● **Tu tarea**: Transcribe textualmente todas las líneas del material que aparece a continuación, sin alterar ningún carácter y sin incluir en la respuesta las marcas de imagen.

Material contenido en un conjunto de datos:
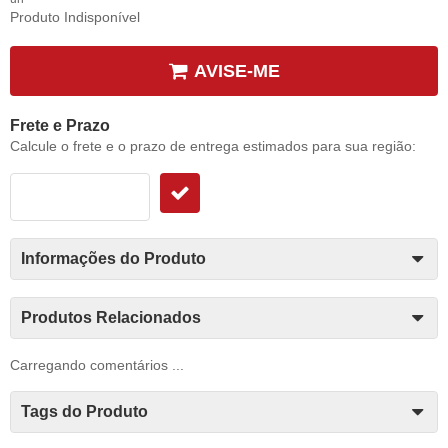
Produto Indisponível
AVISE-ME
Frete e Prazo
Calcule o frete e o prazo de entrega estimados para sua região:
Informações do Produto
Produtos Relacionados
Carregando comentários ...
Tags do Produto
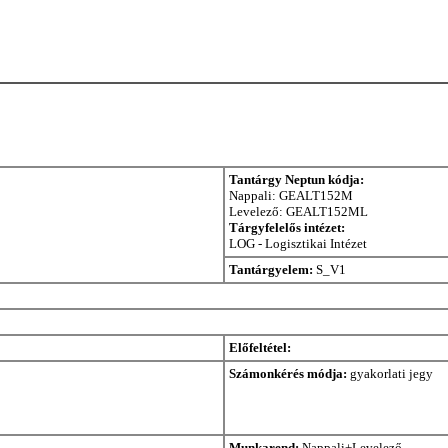
Tantárgy Neptun kódja:
Nappali: GEALT152M
Levelező: GEALT152ML
Tárgyfelelős intézet:
LOG - Logisztikai Intézet
Tantárgyelem:
S_V1
Előfeltétel:
Számonkérés módja:
gyakorlati jegy
Munkarend:
Nappali+Levelező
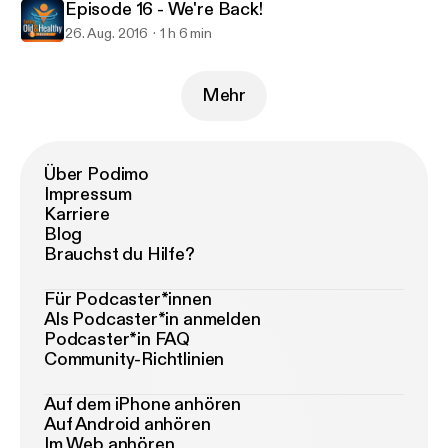
Episode 16 - We're Back!
26. Aug. 2016
1 h 6 min
Mehr
Über Podimo
Impressum
Karriere
Blog
Brauchst du Hilfe?
Für Podcaster*innen
Als Podcaster*in anmelden
Podcaster*in FAQ
Community-Richtlinien
Auf dem iPhone anhören
Auf Android anhören
Im Web anhören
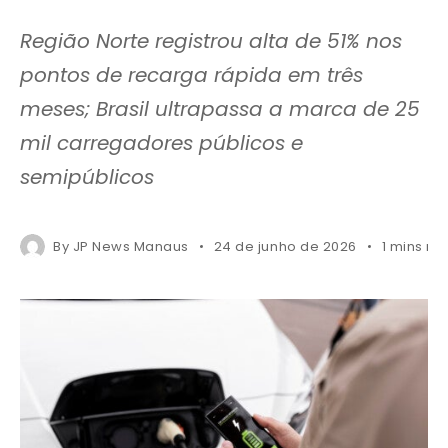
Região Norte registrou alta de 51% nos
pontos de recarga rápida em três
meses; Brasil ultrapassa a marca de 25
mil carregadores públicos e
semipúblicos
By
JP News Manaus
24 de junho de 2026
1 mins re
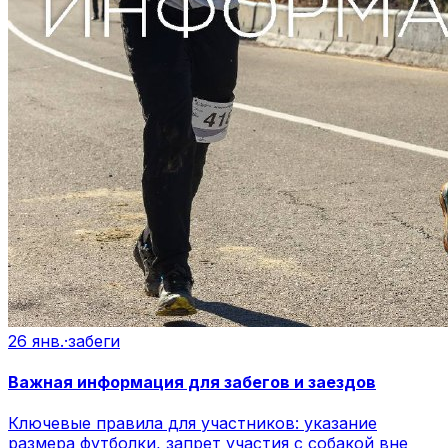
26 янв.
·
забеги
Важная информация для забегов и заездов
Ключевые правила для участников: указание
размера футболки, запрет участия с собакой вне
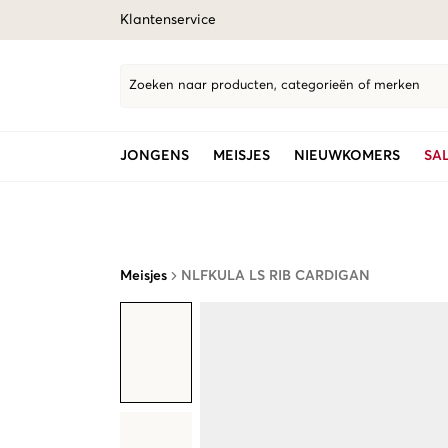
Klantenservice
Zoeken naar producten, categorieën of merken
JONGENS
MEISJES
NIEUWKOMERS
SA
Meisjes
NLFKULA LS RIB CARDIGAN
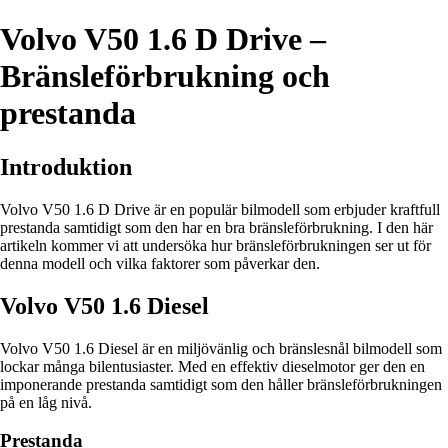
Volvo V50 1.6 D Drive –
Bränsleförbrukning och
prestanda
Introduktion
Volvo V50 1.6 D Drive är en populär bilmodell som erbjuder kraftfull
prestanda samtidigt som den har en bra bränsleförbrukning. I den här
artikeln kommer vi att undersöka hur bränsleförbrukningen ser ut för
denna modell och vilka faktorer som påverkar den.
Volvo V50 1.6 Diesel
Volvo V50 1.6 Diesel är en miljövänlig och bränslesnål bilmodell som
lockar många bilentusiaster. Med en effektiv dieselmotor ger den en
imponerande prestanda samtidigt som den håller bränsleförbrukningen
på en låg nivå.
Prestanda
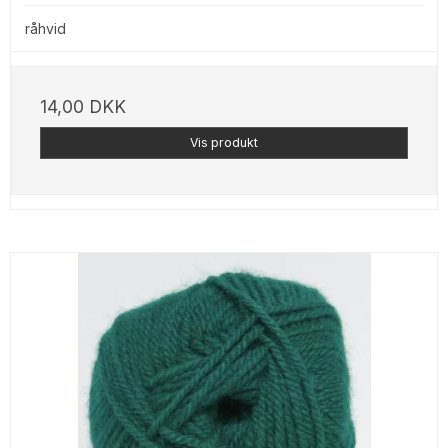
råhvid
14,00 DKK
Vis produkt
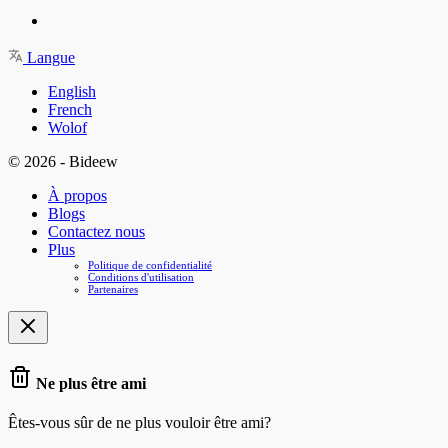
Langue
English
French
Wolof
© 2026 - Bideew
À propos
Blogs
Contactez nous
Plus
Politique de confidentialité
Conditions d'utilisation
Partenaires
Ne plus être ami
Êtes-vous sûr de ne plus vouloir être ami?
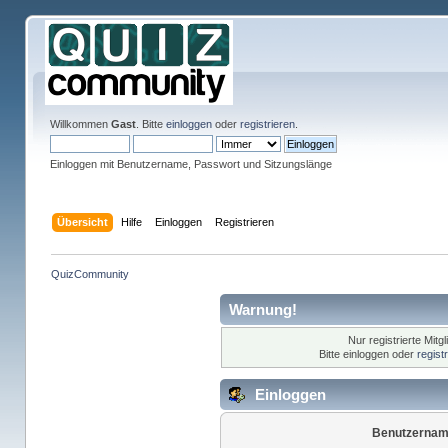
Willkommen
Gast
. Bitte
einloggen
oder
registrieren
.
Einloggen mit Benutzername, Passwort und Sitzungslänge
Übersicht
Hilfe
Einloggen
Registrieren
QuizCommunity
Warnung!
Nur registrierte Mitg
Bitte einloggen oder
regist
Einloggen
Benutzernam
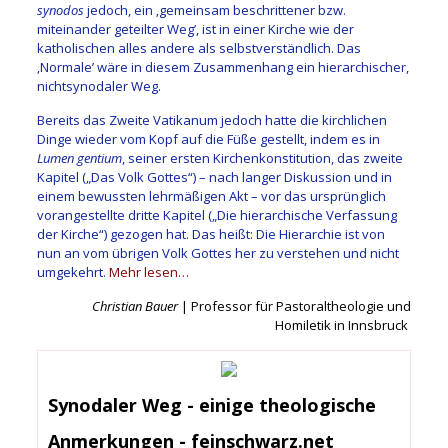
synodos
jedoch, ein ‚gemeinsam beschrittener bzw.
miteinander geteilter Weg’, ist in einer Kirche wie der
katholischen alles andere als selbstverständlich. Das
‚Normale’ wäre in diesem Zusammenhang ein hierarchischer,
nichtsynodaler Weg.
Bereits das Zweite Vatikanum jedoch hatte die kirchlichen
Dinge wieder vom Kopf auf die Füße gestellt, indem es in
Lumen gentium
, seiner ersten Kirchenkonstitution, das zweite
Kapitel („Das Volk Gottes“) – nach langer Diskussion und in
einem bewussten lehrmäßigen Akt – vor das ursprünglich
vorangestellte dritte Kapitel („Die hierarchische Verfassung
der Kirche“) gezogen hat. Das heißt: Die Hierarchie ist von
nun an vom übrigen Volk Gottes her zu verstehen und nicht
umgekehrt.
Mehr lesen…
Christian Bauer
| Professor für Pastoraltheologie und
Homiletik in Innsbruck
Synodaler Weg - einige theologische
Anmerkungen - feinschwarz.net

● **Respuesta solicitada**:
Produto Indisponível
AVISE-ME
Frete e Prazo
Calcule o frete e o prazo de entrega estimados para sua região:
Informações do Produto
Produtos Relacionados
Carregando comentários ...
Tags do Produto
Tantárgy Neptun kódja:
Nappali: GEALT152M
Levelező: GEALT152ML
Tárgyfelelős intézet:
LOG - Logisztikai Intézet
Tantárgyelem:
S_V1
Előfeltétel:
Számonkérés módja:
gyakorlati jegy
Munkarend:
Nappali+Levelező
Episode 16 - We're Back!
26. Aug. 2016
1 h 6 min
Mehr
Über Podimo
Impressum
Karriere
Blog
Brauchst du Hilfe?
Für Podcaster*innen
Als Podcaster*in anmelden
Podcaster*in FAQ
Community-Richtlinien
Auf dem iPhone anhören
Auf Android anhören
Im Web anhören
Região Norte registrou alta de 51% nos
pontos de recarga rápida em três
meses; Brasil ultrapassa a marca de 25
mil carregadores públicos e
semipúblicos
By
JP News Manaus
24 de junho de 2026
1 mins re
26 янв.
·
забеги
Важная информация для забегов и заездов
Ключевые правила для участников: указание
размера футболки, запрет участия с собакой вне
Klantenservice
Zoeken naar producten, categorieën of merken
JONGENS
MEISJES
NIEUWKOMERS
SA
Meisjes
NLFKULA LS RIB CARDIGAN
Volvo V50 1.6 D Drive –
Bränsleförbrukning och
prestanda
Introduktion
Volvo V50 1.6 D Drive är en populär bilmodell som erbjuder kraftfull
prestanda samtidigt som den har en bra bränsleförbrukning. I den här
artikeln kommer vi att undersöka hur bränsleförbrukningen ser ut för
denna modell och vilka faktorer som påverkar den.
Volvo V50 1.6 Diesel
Volvo V50 1.6 Diesel är en miljövänlig och bränslesnål bilmodell som
lockar många bilentusiaster. Med en effektiv dieselmotor ger den en
imponerande prestanda samtidigt som den håller bränsleförbrukningen
på en låg nivå.
Prestanda
råhvid
14,00 DKK
Vis produkt
Langue
English
French
Wolof
© 2026 - Bideew
À propos
Blogs
Contactez nous
Plus
Politique de confidentialité
Conditions d'utilisation
Partenaires
Ne plus être ami
Êtes-vous sûr de ne plus vouloir être ami?
Willkommen
Gast
. Bitte
einloggen
oder
registrieren
.
Einloggen mit Benutzername, Passwort und Sitzungslänge
Übersicht
Hilfe
Einloggen
Registrieren
QuizCommunity
Warnung!
Nur registrierte Mitg
Bitte einloggen oder
regist
Einloggen
Benutzernam
synodos
jedoch, ein ‚gemeinsam beschrittener bzw.
miteinander geteilter Weg’, ist in einer Kirche wie der
katholischen alles andere als selbstverständlich. Das
‚Normale’ wäre in diesem Zusammenhang ein hierarchischer,
nichtsynodaler Weg.
Bereits das Zweite Vatikanum jedoch hatte die kirchlichen
Dinge wieder vom Kopf auf die Füße gestellt, indem es in
Lumen gentium
, seiner ersten Kirchenkonstitution, das zweite
Kapitel („Das Volk Gottes“) – nach langer Diskussion und in
einem bewussten lehrmäßigen Akt – vor das ursprünglich
vorangestellte dritte Kapitel („Die hierarchische Verfassung
der Kirche“) gezogen hat. Das heißt: Die Hierarchie ist von
nun an vom übrigen Volk Gottes her zu verstehen und nicht
umgekehrt.
Mehr lesen…
Christian Bauer
| Professor für Pastoraltheologie und
Homiletik in Innsbruck
Synodaler Weg - einige theologische
Anmerkungen - feinschwarz.net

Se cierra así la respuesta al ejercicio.